Science Fiction — A Discussion of Defintion

It has frequently been brought to my attention in the past few months or so that our society at large is disturbingly unclear on what constitutes the genre of science fiction. For serious, people, this has got to stop. There is no single way of saying it that highlights all of the aspects of the genre, but one thing I am certainly tired of is people assuming something is science fiction just because it involves spaceships or laser guns. A look over Wikipedia’s article will tell you sci-fi is “realistic speculation about possible future events, based solidly on adequate knowledge of the real world, past and present, and on a thorough understanding of the nature and significance of the scientific method.” That’s a pretty good starting place regarding setting, but it’s also extremely vague, and it doesn’t really touch on what kind of themes we should be looking for, either.I would complicate the above quote by adding the following: “Science fiction seeks to discuss the portent for humanity of these possible future events, including but not limited to the consideration of ethics, morality, longevity/survivability of the species/our native planet, and the implications thereof for modern humanity. The genre frequently chooses to remain morally ambivalent about said considerations; on the other hand, it also frequently uses the depiction of possible futures to warn or admonish the audiences of today.”

In order to demonstrate the definition that I’ve laid out thus far, I think a comparison of two well-known and well-loved films is called for. One is a near-perfect example of science fiction at its best, and the other (while a great film in its own right) is often mistakenly judged as part of this genre.

In my experience, The Terminator (1984) is regarded either very well or very poorly (in the same categories respectively, you generally find people who have seen it and people who haven’t). Judgments of quality notwithstanding (I happen to love this movie), it is a prime example of many different plot devices and themes often employed by the genre — namely, time travel, artificial intelligence, nuclear holocaust, and the human ambitions that bring these situations about. The film elicits sympathy for Sarah Connor and Kyle Reese as they suffer the results of actions entirely beyond their control.

Two aspects of this movie in particular strike me as exhibiting the qualities of science fiction: it spends considerable time and effort on Sarah and Kyle’s psychological reactions to their situation, and it wisely restrains itself from depicting the Terminator as “evil”; rather, it is a persistent, unfeeling antagonist that forces the intense humanity of Sarah and Kyle’s interactions with each other into closer focus. As a result, the film is first and foremost a tense, frantic flight from our own realized fears, asking the audience to recognize its various story elements (nuclear weapons, AI, etc.) as valid concerns for the near future.
In short: The Terminator is thoughtful and realistic (within imaginative limits), a gripping account of how humanity’s own ingenuity can have unforeseen consequences. This fits pretty much perfectly into the definition listed above.
In comparison, the movie frequently named the best science fiction film of all time is not, in fact, science fiction. 1977’s Star Wars may feature such things as space travel, alien species and swords made of pure energy, but this is (in most cases) where its similarity to sci-fi ends. Whereas a primary goal of films like The Terminator is to consider how humanity deals with the unexpected or the unknown, Star Wars simply assumes the existence of said elements and then fails to comment on them in any way. By “fails” I only mean to say that the film simply does not address the societal or cultural effects of the sci-fi story elements it employs.
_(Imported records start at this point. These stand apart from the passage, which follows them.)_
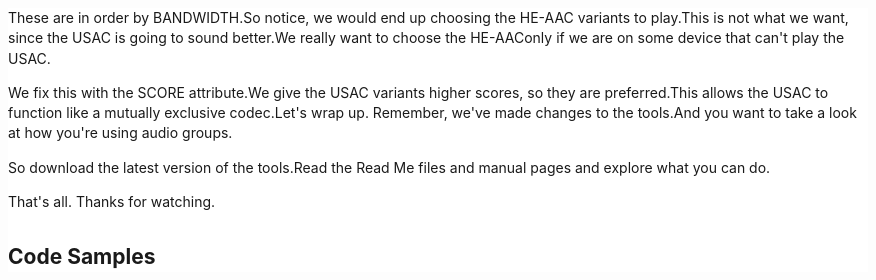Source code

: These are in order by BANDWIDTH.So notice, we would end up choosing the HE-AAC variants to play.This is not what we want, since the USAC is going to sound better.We really want to choose the HE-AAConly if we are on some device that can't play the USAC.

We fix this with the SCORE attribute.We give the USAC variants higher scores, so they are preferred.This allows the USAC to function like a mutually exclusive codec.Let's wrap up. Remember, we've made changes to the tools.And you want to take a look at how you're using audio groups.

So download the latest version of the tools.Read the Read Me files and manual pages and explore what you can do.

That's all. Thanks for watching.

## Code Samples

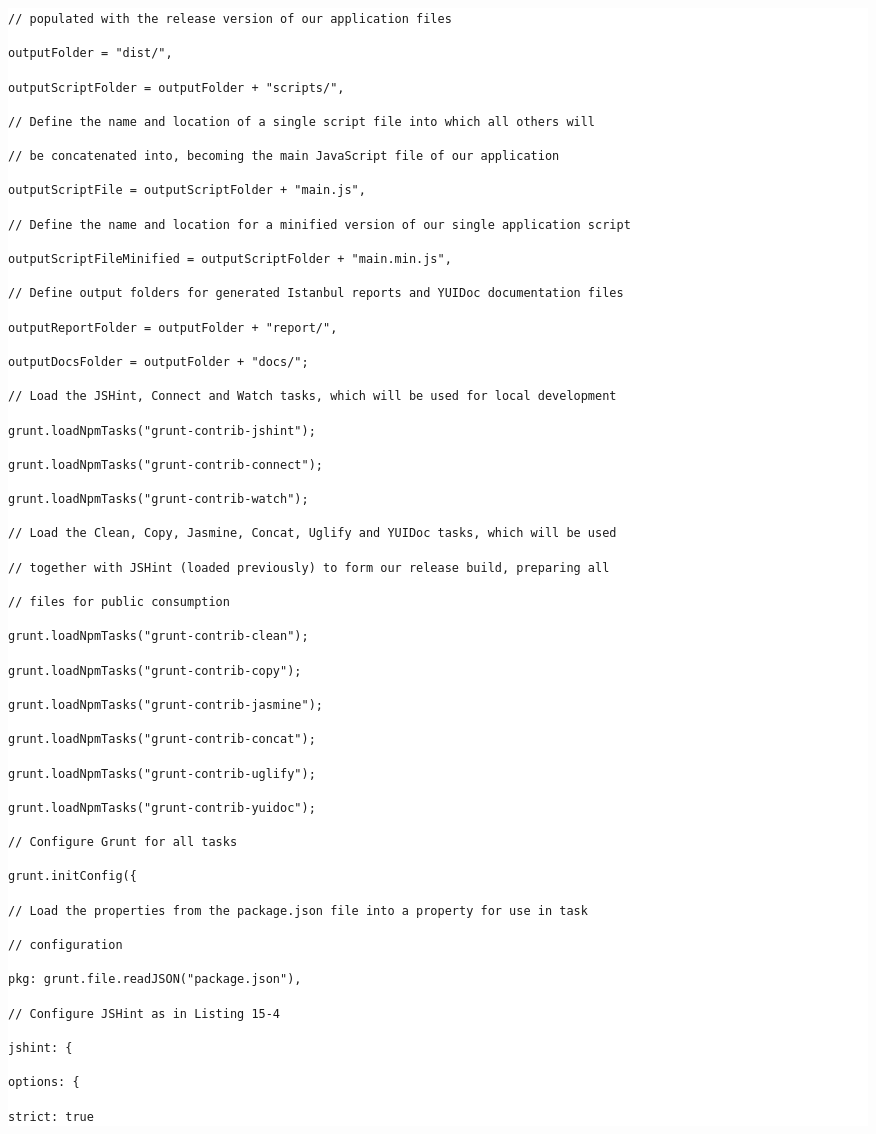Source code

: `// populated with the release version of our application files`

`outputFolder = "dist/",`

`outputScriptFolder = outputFolder + "scripts/",`

`// Define the name and location of a single script file into which all others will`

`// be concatenated into, becoming the main JavaScript file of our application`

`outputScriptFile = outputScriptFolder + "main.js",`

`// Define the name and location for a minified version of our single application script`

`outputScriptFileMinified = outputScriptFolder + "main.min.js",`

`// Define output folders for generated Istanbul reports and YUIDoc documentation files`

`outputReportFolder = outputFolder + "report/",`

`outputDocsFolder = outputFolder + "docs/";`

`// Load the JSHint, Connect and Watch tasks, which will be used for local development`

`grunt.loadNpmTasks("grunt-contrib-jshint");`

`grunt.loadNpmTasks("grunt-contrib-connect");`

`grunt.loadNpmTasks("grunt-contrib-watch");`

`// Load the Clean, Copy, Jasmine, Concat, Uglify and YUIDoc tasks, which will be used`

`// together with JSHint (loaded previously) to form our release build, preparing all`

`// files for public consumption`

`grunt.loadNpmTasks("grunt-contrib-clean");`

`grunt.loadNpmTasks("grunt-contrib-copy");`

`grunt.loadNpmTasks("grunt-contrib-jasmine");`

`grunt.loadNpmTasks("grunt-contrib-concat");`

`grunt.loadNpmTasks("grunt-contrib-uglify");`

`grunt.loadNpmTasks("grunt-contrib-yuidoc");`

`// Configure Grunt for all tasks`

`grunt.initConfig({`

`// Load the properties from the package.json file into a property for use in task`

`// configuration`

`pkg: grunt.file.readJSON("package.json"),`

`// Configure JSHint as in Listing 15-4`

`jshint: {`

`options: {`

`strict: true`
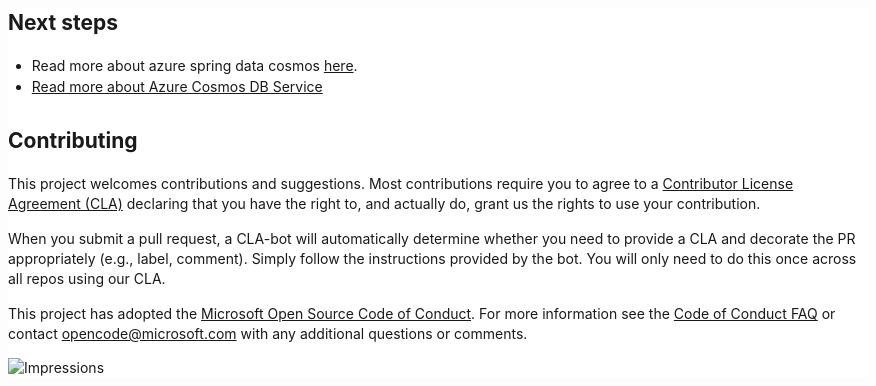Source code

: ## Next steps
- Read more about azure spring data cosmos [here][azure_spring_data_cosmos_docs].
- [Read more about Azure Cosmos DB Service][cosmos_docs]

## Contributing

This project welcomes contributions and suggestions. Most contributions require you to agree to a
[Contributor License Agreement (CLA)][cla] declaring that you have the right to, and actually do, grant us the rights
to use your contribution.

When you submit a pull request, a CLA-bot will automatically determine whether you need to provide a CLA and decorate
the PR appropriately (e.g., label, comment). Simply follow the instructions provided by the bot. You will only need to
do this once across all repos using our CLA.

This project has adopted the [Microsoft Open Source Code of Conduct][coc]. For more information see the [Code of Conduct FAQ][coc_faq]
or contact [opencode@microsoft.com][coc_contact] with any additional questions or comments.


[source_code]: src
[cosmos_introduction]: /azure/cosmos-db/
[cosmos_docs]: /azure/cosmos-db/introduction
[jdk]: /java/azure/jdk/?view=azure-java-stable
[maven]: https://maven.apache.org/
[cla]: https://cla.microsoft.com
[coc]: https://opensource.microsoft.com/codeofconduct/
[coc_faq]: https://opensource.microsoft.com/codeofconduct/faq/
[coc_contact]: mailto:opencode@microsoft.com
[azure_subscription]: https://azure.microsoft.com/free/
[samples]: https://github.com/Azure/azure-sdk-for-java/tree/main/sdk/spring/azure-spring-data-cosmos/src/samples/java/com/azure/spring/data/cosmos
[sample-for-multi-database]: https://github.com/Azure-Samples/azure-spring-boot-samples/tree/spring-cloud-azure_v4.3.0/cosmos/azure-spring-data-cosmos/cosmos-multi-database-multi-account
[sample-for-multi-database-single-account]: https://github.com/Azure-Samples/azure-spring-boot-samples/tree/spring-cloud-azure_v4.3.0/cosmos/azure-spring-data-cosmos/cosmos-multi-database-single-account
[sql_api_query]: /azure/cosmos-db/sql-api-sql-query
[local_emulator]: /azure/cosmos-db/local-emulator
[local_emulator_export_ssl_certificates]: /azure/cosmos-db/local-emulator-export-ssl-certificates
[spring_data_commons_id_annotation]: https://github.com/spring-projects/spring-data-commons/blob/main/src/main/java/org/springframework/data/annotation/Id.java
[azure_cosmos_db_partition]: /azure/cosmos-db/partition-data
[address_repository_it_test]: https://github.com/Azure/azure-sdk-for-java/blob/main/sdk/spring/azure-spring-data-cosmos/src/test/java/com/azure/spring/data/cosmos/repository/integration/AddressRepositoryIT.java
[azure_spring_data_cosmos_docs]: /azure/cosmos-db/sql-api-sdk-java-spring-v3
[spring_data_custom_query]: https://docs.spring.io/spring-data/commons/docs/current/reference/html/#repositories.query-methods.details
[sql_queries_in_cosmos]: /azure/cosmos-db/tutorial-query-sql-api
[sql_queries_getting_started]: /azure/cosmos-db/sql-query-getting-started
[jdk_link]: /java/azure/jdk/
[maven_link]: https://maven.apache.org/
[autoscale-throughput]: /azure/cosmos-db/provision-throughput-autoscale
[spring_version_mapping]: https://aka.ms/spring/versions
[spring_boot_supported_versions]: https://github.com/spring-projects/spring-boot/wiki/Supported-Versions
[azure_cosmos_db_java_sdk_samples]: https://github.com/Azure-Samples/azure-cosmos-java-sql-api-samples

![Impressions](https://azure-sdk-impressions.azurewebsites.net/api/impressions/azure-sdk-for-java%2Fsdk%2Fcosmos%2F%2Fazure-spring-data-cosmos%2FREADME.png)



[//]: # ({x-version-update-start;com.azure:azure-spring-data-cosmos;current})
[//]: # ({x-version-update-end})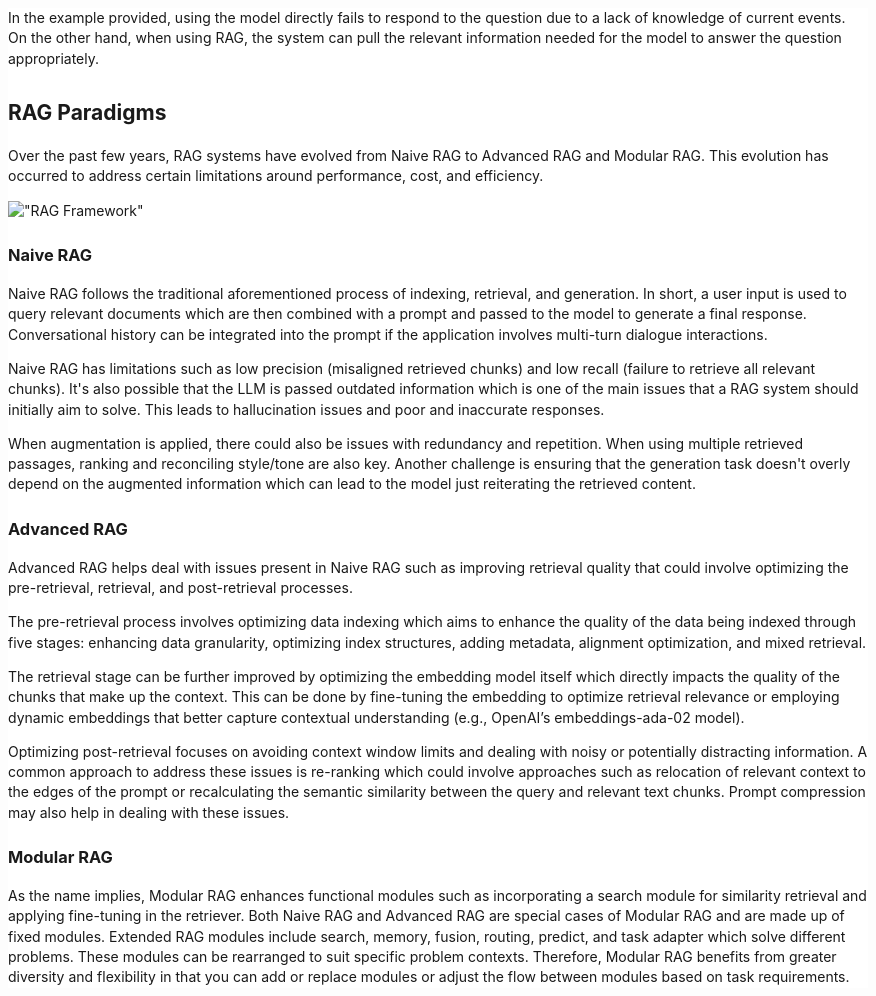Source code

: In the example provided, using the model directly fails to respond to the question due to a lack of knowledge of current events. On the other hand, when using RAG, the system can pull the relevant information needed for the model to answer the question appropriately.

## RAG Paradigms

Over the past few years, RAG systems have evolved from Naive RAG to Advanced RAG and Modular RAG. This evolution has occurred to address certain limitations around performance, cost, and efficiency.

!["RAG Framework"](../../img/rag/rag-paradigms.png)

### Naive RAG

Naive RAG follows the traditional aforementioned process of indexing, retrieval, and generation. In short, a user input is used to query relevant documents which are then combined with a prompt and passed to the model to generate a final response. Conversational history can be integrated into the prompt if the application involves multi-turn dialogue interactions.

Naive RAG has limitations such as low precision (misaligned retrieved chunks) and low recall (failure to retrieve all relevant chunks). It's also possible that the LLM is passed outdated information which is one of the main issues that a RAG system should initially aim to solve. This leads to hallucination issues and poor and inaccurate responses.

When augmentation is applied, there could also be issues with redundancy and repetition. When using multiple retrieved passages, ranking and reconciling style/tone are also key. Another challenge is ensuring that the generation task doesn't overly depend on the augmented information which can lead to the model just reiterating the retrieved content.

### Advanced RAG

Advanced RAG helps deal with issues present in Naive RAG such as improving retrieval quality that could involve optimizing the pre-retrieval, retrieval, and post-retrieval processes.

The pre-retrieval process involves optimizing data indexing which aims to enhance the quality of the data being indexed through five stages: enhancing data granularity, optimizing index structures, adding metadata, alignment optimization, and mixed retrieval.

The retrieval stage can be further improved by optimizing the embedding model itself which directly impacts the quality of the chunks that make up the context. This can be done by fine-tuning the embedding to optimize retrieval relevance or employing dynamic embeddings that better capture contextual understanding (e.g., OpenAI’s embeddings-ada-02 model).

Optimizing post-retrieval focuses on avoiding context window limits and dealing with noisy or potentially distracting information. A common approach to address these issues is re-ranking which could involve approaches such as relocation of relevant context to the edges of the prompt or recalculating the semantic similarity between the query and relevant text chunks. Prompt compression may also help in dealing with these issues.

### Modular RAG

As the name implies, Modular RAG enhances functional modules such as incorporating a search module for similarity retrieval and applying fine-tuning in the retriever. Both Naive RAG and Advanced RAG are special cases of Modular RAG and are made up of fixed modules. Extended RAG modules include search, memory, fusion, routing, predict, and task adapter which solve different problems. These modules can be rearranged to suit specific problem contexts. Therefore, Modular RAG benefits from greater diversity and flexibility in that you can add or replace modules or adjust the flow between modules based on task requirements.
Star Wars places far more emphasis specifically on morality and conflict themselves rather than the issues that inform and cause them. This may seem like a relatively negligible difference, and yes, some titles blur the line in really cool ways, but consider this: What would Star Wars be without the intense division between good and evil? It is those two forces that shape the film’s plot and create the galaxy-spanning civil war that culminates in Return of the Jedi. I would argue that one of the reasons we enjoy Han Solo so much is that we’re able to see and identify with his progression from selfish mercenary to swashbuckling hero — but how much would we like him if he had ended up on the other side? (Think about how you feel when Lando Calrissian cooperates with Vader.)

The myriad alien races, the dogfights in space, and the advanced technology of all kinds add an exoticism to the film that enhances its appeal and originality, but in its thematic focus, Star Wars is far more similar to The Lord of the Rings than other sci-fi titles involving space travel, such as 2001: A Space Odyssey or Battlestar Galactica. Star Wars is a morality play that emphasizes the dichotomy between good and evil as the defining conflict in the very fabric of the universe. Space fantasy, if you will. Science fiction (at its most interesting, in my opinion) tries to avoid such sweeping statements in favor of complexity of character and ambiguity regarding difficult and often undesirable situations.

None of this is to say, however, that certain titles do not significantly blur the lines between sci-fi and many other genres — some of my favorites being Firefly, Serenity, and Back to the Future. On the contrary, it becomes easier to identify these blendings of genre when we have a clear notion of what we’re talking about when we say “sci-fi” or “fantasy.”